At present, that package uses a rather ugly citation style. I'm hoping the
sphinx_astrorefs
package will help out, but there is currently an issue
getting that package to load.
Testing
Developer installation
Use the local directory as an editable installation of the package
pip install -e .
Using doctest
The package docstrings contain doctest
examples of code use. These are
intended to demonstrate use and to validate a reference set of inputs against
expected outputs. They do not provide extensive unit testing! To run the
docstring tests, use:
python -m doctest pyrealm/pmodel.py
Using pytest
The test
directory contains pytest
modules to provide greater testing of
different input combinations (scalars and arrays) and to check errors are
raised correctly.
pytest
Reference values for testing
The sources of the reference inputs and outputs are:
pmodel
module:
Benjamin Stocker's rpmodel
implementation of the P-model in R. The test
directory contains a YAML
file of inputs (test_inputs.yaml
) and an R
script (test_output_rpmodel.R
)
that are used to generate a larger YAML file (test_outputs_rpmodel.R
) that
are loaded and validated against {mod}pyrealm.pmodel
by test_pmodel.py
.
Continuous Integration
Git flow
Configure git
It is easier if git
is configured to push new tags along with commits. This essentially just means that new releases can be sent with a single commit, which is simpler and saves Travis from building both the the code commit and then the tagged version. This only needs to be set once.

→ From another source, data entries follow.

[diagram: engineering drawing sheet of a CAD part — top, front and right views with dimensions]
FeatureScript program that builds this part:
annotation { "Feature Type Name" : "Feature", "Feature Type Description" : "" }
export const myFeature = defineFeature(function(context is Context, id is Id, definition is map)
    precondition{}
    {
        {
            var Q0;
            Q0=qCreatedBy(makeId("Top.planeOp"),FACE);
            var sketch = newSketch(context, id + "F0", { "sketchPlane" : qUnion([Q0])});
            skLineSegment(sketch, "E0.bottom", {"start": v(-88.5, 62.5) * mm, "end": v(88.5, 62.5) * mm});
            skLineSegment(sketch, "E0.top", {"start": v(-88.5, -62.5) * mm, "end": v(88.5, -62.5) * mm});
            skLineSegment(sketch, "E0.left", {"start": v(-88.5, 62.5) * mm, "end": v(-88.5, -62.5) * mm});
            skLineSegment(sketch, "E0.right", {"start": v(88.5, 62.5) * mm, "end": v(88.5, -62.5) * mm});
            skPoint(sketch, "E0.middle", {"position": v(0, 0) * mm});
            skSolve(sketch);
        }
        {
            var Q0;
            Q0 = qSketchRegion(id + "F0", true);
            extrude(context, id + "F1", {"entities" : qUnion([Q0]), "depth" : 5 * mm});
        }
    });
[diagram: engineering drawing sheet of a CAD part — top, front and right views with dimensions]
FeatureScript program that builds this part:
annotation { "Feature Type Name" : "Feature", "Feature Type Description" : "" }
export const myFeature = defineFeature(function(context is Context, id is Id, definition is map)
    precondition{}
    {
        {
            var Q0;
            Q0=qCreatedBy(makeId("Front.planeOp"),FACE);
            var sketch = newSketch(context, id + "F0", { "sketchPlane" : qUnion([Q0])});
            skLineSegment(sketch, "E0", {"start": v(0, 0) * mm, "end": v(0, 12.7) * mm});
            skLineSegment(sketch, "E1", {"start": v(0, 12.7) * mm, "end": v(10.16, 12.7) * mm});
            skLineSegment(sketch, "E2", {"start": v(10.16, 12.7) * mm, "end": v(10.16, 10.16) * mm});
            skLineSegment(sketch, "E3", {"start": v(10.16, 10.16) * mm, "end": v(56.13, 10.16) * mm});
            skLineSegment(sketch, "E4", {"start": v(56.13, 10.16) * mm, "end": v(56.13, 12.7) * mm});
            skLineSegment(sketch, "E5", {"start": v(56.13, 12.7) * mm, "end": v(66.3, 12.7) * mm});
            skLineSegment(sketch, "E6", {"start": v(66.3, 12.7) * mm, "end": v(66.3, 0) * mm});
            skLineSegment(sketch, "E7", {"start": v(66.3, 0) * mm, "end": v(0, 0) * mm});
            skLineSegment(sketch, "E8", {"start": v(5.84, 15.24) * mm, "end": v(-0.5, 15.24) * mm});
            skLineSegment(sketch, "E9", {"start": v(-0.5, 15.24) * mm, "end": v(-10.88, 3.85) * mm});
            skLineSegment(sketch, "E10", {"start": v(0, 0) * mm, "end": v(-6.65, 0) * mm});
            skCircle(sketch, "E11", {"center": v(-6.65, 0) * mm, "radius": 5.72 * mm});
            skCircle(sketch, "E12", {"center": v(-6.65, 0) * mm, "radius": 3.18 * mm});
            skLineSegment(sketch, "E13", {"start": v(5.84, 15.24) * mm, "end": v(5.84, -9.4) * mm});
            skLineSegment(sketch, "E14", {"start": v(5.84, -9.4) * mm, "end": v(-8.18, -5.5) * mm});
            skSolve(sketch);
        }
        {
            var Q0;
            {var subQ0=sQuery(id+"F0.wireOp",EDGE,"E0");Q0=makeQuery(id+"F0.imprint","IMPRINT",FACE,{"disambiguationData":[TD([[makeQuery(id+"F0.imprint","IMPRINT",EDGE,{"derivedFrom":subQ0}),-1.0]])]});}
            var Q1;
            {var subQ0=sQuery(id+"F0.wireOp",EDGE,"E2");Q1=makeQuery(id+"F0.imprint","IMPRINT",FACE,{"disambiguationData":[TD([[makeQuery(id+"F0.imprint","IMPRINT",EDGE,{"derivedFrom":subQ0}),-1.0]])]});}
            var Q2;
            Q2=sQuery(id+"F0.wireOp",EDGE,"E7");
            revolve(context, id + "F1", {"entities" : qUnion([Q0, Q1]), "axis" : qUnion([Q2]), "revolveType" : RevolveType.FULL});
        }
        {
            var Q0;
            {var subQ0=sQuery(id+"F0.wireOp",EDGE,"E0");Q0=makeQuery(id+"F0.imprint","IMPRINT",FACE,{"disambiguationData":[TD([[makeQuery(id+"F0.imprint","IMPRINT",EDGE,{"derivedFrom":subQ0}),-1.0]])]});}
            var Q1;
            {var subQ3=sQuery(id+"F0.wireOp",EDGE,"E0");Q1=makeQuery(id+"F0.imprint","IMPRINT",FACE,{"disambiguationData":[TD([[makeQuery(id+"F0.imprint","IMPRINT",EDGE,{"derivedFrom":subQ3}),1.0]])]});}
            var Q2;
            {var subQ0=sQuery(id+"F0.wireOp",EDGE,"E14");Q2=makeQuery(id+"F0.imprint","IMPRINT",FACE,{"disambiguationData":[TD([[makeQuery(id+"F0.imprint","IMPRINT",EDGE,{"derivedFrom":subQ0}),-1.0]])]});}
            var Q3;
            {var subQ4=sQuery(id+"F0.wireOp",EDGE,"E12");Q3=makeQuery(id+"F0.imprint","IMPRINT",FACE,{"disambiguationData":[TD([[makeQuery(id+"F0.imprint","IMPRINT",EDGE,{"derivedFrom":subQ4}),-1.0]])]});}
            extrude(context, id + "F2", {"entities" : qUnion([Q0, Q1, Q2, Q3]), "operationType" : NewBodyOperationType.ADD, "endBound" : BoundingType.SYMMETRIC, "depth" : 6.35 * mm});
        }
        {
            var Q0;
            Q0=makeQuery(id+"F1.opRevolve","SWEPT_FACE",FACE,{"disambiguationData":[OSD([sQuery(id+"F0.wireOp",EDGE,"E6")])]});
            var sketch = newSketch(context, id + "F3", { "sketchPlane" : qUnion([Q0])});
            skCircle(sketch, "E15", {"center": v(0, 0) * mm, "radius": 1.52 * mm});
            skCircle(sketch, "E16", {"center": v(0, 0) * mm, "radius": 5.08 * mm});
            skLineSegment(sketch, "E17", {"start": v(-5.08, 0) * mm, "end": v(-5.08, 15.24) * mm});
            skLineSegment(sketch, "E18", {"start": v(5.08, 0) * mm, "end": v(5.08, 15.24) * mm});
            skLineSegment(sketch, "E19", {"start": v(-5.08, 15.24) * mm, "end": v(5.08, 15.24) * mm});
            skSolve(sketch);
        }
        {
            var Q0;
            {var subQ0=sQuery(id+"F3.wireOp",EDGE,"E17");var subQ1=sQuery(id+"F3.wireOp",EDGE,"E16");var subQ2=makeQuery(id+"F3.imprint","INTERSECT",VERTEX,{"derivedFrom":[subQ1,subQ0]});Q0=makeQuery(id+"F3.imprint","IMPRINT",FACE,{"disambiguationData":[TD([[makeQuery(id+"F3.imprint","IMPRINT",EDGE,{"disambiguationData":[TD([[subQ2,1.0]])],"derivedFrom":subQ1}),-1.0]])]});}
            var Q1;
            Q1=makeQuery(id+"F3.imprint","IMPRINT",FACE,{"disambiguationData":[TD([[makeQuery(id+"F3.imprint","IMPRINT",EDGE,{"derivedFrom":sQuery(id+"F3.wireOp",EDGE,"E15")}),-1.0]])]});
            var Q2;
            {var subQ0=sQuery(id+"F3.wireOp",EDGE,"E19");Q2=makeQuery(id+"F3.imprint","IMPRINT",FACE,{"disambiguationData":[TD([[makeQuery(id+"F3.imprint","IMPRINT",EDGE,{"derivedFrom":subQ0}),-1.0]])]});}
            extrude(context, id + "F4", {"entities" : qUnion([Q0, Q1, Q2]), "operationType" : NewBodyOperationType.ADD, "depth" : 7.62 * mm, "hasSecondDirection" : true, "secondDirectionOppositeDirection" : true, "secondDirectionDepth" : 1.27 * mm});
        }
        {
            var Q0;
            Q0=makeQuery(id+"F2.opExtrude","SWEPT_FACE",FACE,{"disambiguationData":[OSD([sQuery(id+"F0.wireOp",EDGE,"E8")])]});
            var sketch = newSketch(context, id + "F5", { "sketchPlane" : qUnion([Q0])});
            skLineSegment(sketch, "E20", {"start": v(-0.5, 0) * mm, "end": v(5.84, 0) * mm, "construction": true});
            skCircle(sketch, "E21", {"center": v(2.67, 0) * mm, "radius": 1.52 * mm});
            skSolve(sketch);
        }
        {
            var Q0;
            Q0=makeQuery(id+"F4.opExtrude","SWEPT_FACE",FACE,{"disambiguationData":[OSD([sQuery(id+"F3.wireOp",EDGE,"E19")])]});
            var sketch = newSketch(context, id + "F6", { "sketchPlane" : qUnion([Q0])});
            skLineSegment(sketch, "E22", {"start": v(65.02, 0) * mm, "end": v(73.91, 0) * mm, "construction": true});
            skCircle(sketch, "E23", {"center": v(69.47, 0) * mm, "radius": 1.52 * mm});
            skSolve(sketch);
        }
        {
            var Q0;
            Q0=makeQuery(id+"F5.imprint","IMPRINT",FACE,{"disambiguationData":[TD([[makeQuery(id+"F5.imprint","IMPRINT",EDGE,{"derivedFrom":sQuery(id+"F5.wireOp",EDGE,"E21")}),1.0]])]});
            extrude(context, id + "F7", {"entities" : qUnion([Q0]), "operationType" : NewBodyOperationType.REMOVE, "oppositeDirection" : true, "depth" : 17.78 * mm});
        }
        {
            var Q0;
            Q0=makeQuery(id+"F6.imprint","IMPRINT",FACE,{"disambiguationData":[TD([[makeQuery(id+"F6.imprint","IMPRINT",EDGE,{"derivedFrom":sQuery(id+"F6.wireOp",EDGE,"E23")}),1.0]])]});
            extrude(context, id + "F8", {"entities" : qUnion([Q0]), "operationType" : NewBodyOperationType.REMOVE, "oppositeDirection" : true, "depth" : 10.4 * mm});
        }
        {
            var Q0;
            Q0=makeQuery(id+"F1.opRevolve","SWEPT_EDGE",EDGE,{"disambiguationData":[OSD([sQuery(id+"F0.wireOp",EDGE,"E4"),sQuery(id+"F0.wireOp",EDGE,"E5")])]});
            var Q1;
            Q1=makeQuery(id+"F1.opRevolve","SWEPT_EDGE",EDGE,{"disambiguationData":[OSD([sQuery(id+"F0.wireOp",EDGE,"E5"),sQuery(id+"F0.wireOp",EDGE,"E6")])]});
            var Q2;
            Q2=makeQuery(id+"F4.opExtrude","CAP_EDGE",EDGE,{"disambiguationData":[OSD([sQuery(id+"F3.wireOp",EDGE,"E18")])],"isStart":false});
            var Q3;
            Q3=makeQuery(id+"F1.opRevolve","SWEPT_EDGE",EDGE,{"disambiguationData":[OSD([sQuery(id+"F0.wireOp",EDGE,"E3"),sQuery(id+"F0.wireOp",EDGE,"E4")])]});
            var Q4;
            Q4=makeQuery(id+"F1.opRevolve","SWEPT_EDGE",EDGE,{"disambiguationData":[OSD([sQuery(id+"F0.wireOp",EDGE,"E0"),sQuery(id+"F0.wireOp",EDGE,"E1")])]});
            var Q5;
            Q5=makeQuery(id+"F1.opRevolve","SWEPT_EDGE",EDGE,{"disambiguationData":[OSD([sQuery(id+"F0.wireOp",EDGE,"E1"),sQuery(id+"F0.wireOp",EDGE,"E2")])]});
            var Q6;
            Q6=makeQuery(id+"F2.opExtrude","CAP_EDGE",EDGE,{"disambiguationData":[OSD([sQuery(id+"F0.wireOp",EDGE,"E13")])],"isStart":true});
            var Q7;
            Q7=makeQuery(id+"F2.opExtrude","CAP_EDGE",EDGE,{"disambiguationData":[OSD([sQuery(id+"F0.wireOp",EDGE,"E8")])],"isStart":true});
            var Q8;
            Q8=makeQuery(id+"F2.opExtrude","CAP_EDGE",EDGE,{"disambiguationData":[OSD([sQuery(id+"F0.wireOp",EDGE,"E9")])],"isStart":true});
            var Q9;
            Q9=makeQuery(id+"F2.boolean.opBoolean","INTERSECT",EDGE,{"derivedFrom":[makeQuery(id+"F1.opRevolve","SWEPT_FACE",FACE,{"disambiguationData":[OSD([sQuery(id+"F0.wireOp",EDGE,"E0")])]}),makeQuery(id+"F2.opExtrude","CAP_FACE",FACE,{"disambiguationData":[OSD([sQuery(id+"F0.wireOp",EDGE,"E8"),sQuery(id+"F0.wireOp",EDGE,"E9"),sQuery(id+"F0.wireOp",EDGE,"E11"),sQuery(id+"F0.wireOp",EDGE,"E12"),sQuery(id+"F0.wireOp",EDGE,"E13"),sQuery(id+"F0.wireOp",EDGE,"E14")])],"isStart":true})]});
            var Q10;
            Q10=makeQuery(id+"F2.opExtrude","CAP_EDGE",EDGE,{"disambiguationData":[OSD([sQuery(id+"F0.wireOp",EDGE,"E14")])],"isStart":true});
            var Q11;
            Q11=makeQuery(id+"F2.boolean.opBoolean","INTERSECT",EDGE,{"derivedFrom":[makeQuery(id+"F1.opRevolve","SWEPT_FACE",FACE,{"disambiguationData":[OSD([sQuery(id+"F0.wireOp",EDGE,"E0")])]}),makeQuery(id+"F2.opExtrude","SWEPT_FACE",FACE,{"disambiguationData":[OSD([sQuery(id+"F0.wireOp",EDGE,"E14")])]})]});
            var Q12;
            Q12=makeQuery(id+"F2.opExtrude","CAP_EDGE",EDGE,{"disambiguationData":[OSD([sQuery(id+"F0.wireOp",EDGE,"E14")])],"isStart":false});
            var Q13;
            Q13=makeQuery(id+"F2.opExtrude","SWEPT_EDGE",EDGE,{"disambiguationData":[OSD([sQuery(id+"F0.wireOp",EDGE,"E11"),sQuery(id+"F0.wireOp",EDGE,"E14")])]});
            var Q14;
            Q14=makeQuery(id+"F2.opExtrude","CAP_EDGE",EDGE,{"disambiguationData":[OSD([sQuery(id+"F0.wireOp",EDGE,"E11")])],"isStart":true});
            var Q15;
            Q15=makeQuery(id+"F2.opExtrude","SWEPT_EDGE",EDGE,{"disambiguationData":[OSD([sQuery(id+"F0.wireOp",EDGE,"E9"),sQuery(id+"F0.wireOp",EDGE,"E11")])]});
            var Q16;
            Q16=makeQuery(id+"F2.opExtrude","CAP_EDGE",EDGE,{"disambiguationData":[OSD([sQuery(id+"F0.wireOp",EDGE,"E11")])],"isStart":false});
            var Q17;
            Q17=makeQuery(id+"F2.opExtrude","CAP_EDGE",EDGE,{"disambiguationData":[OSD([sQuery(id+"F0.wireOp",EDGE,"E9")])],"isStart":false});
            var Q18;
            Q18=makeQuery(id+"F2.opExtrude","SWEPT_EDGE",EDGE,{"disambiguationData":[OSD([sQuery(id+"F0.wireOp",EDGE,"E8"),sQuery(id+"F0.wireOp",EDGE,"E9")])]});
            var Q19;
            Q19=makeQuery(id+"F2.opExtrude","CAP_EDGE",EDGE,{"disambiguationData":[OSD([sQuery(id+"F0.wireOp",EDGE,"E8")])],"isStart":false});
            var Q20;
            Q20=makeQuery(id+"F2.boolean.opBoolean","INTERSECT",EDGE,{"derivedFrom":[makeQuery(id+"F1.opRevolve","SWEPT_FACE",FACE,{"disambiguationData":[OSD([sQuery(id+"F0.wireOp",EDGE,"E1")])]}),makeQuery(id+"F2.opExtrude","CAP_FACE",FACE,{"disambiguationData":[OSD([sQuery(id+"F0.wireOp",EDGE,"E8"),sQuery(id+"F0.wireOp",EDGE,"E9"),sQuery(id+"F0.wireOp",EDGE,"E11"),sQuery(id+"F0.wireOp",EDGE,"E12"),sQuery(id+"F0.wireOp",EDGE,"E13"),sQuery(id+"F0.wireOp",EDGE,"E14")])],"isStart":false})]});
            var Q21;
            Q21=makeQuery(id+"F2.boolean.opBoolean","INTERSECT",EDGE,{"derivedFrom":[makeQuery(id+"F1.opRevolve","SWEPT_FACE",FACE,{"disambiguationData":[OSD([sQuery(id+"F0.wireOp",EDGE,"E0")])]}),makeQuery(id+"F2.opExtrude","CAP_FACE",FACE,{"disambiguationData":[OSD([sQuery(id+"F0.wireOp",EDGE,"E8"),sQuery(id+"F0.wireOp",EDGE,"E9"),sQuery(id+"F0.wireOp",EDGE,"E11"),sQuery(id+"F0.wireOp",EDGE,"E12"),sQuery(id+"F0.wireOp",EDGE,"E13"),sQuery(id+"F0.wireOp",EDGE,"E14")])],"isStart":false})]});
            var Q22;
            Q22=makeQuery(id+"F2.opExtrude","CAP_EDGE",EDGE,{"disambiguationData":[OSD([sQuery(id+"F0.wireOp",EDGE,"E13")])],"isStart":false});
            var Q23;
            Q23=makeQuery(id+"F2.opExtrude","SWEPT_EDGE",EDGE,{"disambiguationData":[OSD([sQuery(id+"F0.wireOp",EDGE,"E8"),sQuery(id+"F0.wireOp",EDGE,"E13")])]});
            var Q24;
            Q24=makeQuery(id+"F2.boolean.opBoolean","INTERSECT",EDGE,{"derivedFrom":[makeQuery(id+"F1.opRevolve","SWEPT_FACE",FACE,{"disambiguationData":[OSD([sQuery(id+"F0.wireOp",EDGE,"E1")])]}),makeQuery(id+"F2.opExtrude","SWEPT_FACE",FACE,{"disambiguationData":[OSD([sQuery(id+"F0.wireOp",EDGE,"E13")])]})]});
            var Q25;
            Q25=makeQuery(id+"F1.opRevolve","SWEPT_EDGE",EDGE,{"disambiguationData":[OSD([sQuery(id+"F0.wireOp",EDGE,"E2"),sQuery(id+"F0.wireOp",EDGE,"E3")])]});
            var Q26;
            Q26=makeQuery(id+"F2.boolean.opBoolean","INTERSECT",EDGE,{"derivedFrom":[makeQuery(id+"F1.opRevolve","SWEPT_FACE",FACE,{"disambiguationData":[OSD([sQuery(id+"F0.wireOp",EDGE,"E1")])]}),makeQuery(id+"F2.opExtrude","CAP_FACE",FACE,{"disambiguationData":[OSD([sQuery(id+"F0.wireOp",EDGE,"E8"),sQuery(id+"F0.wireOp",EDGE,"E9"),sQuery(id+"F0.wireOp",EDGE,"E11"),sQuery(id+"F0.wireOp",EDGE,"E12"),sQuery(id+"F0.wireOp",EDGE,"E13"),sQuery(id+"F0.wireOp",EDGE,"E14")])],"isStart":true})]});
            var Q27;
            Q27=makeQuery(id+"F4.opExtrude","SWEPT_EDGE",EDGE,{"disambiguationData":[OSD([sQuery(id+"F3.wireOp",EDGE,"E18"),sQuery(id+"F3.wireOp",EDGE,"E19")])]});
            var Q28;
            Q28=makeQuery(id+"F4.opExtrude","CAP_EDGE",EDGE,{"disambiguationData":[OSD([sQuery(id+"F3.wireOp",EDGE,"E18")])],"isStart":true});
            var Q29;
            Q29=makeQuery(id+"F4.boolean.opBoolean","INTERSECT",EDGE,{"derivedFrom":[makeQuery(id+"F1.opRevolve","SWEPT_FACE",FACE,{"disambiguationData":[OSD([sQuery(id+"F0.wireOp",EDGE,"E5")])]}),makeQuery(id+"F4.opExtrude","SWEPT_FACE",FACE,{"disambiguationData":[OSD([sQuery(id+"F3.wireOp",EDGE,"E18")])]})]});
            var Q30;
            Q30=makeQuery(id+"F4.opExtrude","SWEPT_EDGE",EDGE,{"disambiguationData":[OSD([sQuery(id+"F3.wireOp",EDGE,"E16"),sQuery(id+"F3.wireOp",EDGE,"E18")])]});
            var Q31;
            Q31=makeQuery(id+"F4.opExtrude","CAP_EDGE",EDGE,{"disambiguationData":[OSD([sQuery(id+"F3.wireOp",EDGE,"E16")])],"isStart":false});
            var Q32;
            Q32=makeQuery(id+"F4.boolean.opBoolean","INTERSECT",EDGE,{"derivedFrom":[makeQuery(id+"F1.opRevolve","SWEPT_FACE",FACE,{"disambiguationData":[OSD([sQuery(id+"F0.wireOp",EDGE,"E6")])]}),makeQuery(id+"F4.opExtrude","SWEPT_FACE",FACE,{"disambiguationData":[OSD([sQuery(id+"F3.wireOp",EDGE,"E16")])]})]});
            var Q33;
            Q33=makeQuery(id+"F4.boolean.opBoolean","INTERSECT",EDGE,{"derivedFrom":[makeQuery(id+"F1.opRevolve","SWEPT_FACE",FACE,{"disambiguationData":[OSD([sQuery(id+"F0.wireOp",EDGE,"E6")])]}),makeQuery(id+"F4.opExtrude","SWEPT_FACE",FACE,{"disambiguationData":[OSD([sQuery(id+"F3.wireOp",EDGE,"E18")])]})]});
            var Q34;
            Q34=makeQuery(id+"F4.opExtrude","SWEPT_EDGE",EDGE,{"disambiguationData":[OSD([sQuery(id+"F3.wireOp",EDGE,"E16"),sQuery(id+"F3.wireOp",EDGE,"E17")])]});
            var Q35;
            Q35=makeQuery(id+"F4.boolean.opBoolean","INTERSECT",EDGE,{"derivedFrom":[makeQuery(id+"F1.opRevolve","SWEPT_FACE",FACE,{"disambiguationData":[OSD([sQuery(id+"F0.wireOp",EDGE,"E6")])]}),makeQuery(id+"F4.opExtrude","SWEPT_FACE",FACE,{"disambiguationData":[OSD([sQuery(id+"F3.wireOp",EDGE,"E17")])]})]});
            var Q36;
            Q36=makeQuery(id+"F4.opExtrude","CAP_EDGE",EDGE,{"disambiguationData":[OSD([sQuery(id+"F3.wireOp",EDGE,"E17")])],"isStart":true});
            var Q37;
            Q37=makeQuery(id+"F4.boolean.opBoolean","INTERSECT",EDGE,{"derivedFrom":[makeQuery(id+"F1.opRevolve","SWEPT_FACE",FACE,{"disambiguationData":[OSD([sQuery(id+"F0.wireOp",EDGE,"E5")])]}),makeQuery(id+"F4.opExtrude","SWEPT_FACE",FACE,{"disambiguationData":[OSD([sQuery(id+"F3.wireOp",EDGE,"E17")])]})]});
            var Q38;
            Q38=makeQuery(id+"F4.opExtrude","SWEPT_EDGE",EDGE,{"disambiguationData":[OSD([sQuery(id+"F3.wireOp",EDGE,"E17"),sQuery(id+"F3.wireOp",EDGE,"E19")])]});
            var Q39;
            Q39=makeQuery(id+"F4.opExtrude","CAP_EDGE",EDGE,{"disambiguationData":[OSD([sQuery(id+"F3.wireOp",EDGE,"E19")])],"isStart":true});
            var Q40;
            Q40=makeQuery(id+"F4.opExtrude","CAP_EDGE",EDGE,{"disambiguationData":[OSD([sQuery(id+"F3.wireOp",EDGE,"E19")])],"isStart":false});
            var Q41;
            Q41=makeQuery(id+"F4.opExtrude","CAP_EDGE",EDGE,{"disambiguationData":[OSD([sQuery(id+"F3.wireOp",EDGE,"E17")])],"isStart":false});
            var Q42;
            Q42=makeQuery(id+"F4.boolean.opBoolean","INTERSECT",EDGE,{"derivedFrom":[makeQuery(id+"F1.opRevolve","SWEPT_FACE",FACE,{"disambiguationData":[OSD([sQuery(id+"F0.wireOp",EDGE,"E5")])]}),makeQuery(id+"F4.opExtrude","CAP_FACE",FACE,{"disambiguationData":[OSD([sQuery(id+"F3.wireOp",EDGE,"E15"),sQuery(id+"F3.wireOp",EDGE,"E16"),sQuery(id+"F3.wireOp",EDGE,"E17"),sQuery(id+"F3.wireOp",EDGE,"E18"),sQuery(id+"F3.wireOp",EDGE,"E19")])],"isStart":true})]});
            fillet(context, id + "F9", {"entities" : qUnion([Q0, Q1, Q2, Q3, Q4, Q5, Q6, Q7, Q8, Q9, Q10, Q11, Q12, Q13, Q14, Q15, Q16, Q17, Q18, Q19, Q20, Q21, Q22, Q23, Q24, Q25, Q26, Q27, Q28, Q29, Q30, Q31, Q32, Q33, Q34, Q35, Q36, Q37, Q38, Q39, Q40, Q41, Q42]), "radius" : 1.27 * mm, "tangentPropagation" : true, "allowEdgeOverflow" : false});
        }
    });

set git config --global push.followTags true
Using git-flow and travis
Use git flow to create a release and then bump the version number in version.py
.
Check the package builds and installs locally:
python setup.py sdist bdist_wheel
and use
git flow release publish x.y.z
to get the branch onto the origin and hence into Travis
Use twine to check it passes onto testpypi
Remembering to change the version number, use twine
to test:
twine upload -r testpypi dist/*x.y.z*
Check the documentation builds
Go to RTD and select the release branch in advanced admin and try and build.
PyPi
To upload the new version to testpypi, checkout master and run
python setup.py sdist bdist_wheel
Remembering to change the version number, you can then create an account at pypi and testpypi and use twine
to test:
twine upload -r testpypi dist/*x.y.z*
Once all seems well, finish the release, go to the master branch and push it to create the tagged version on github.
git flow release finish x.y.z
PyPi again
To upload the new version to testpypi, checkout master and run
python setup.py sdist bdist_wheel
release the distribution for use via pip
twine upload dist/*x.y.z*
Once that is done, switch back to develop
and bump the version number to add .post9000
to show the code is in development again.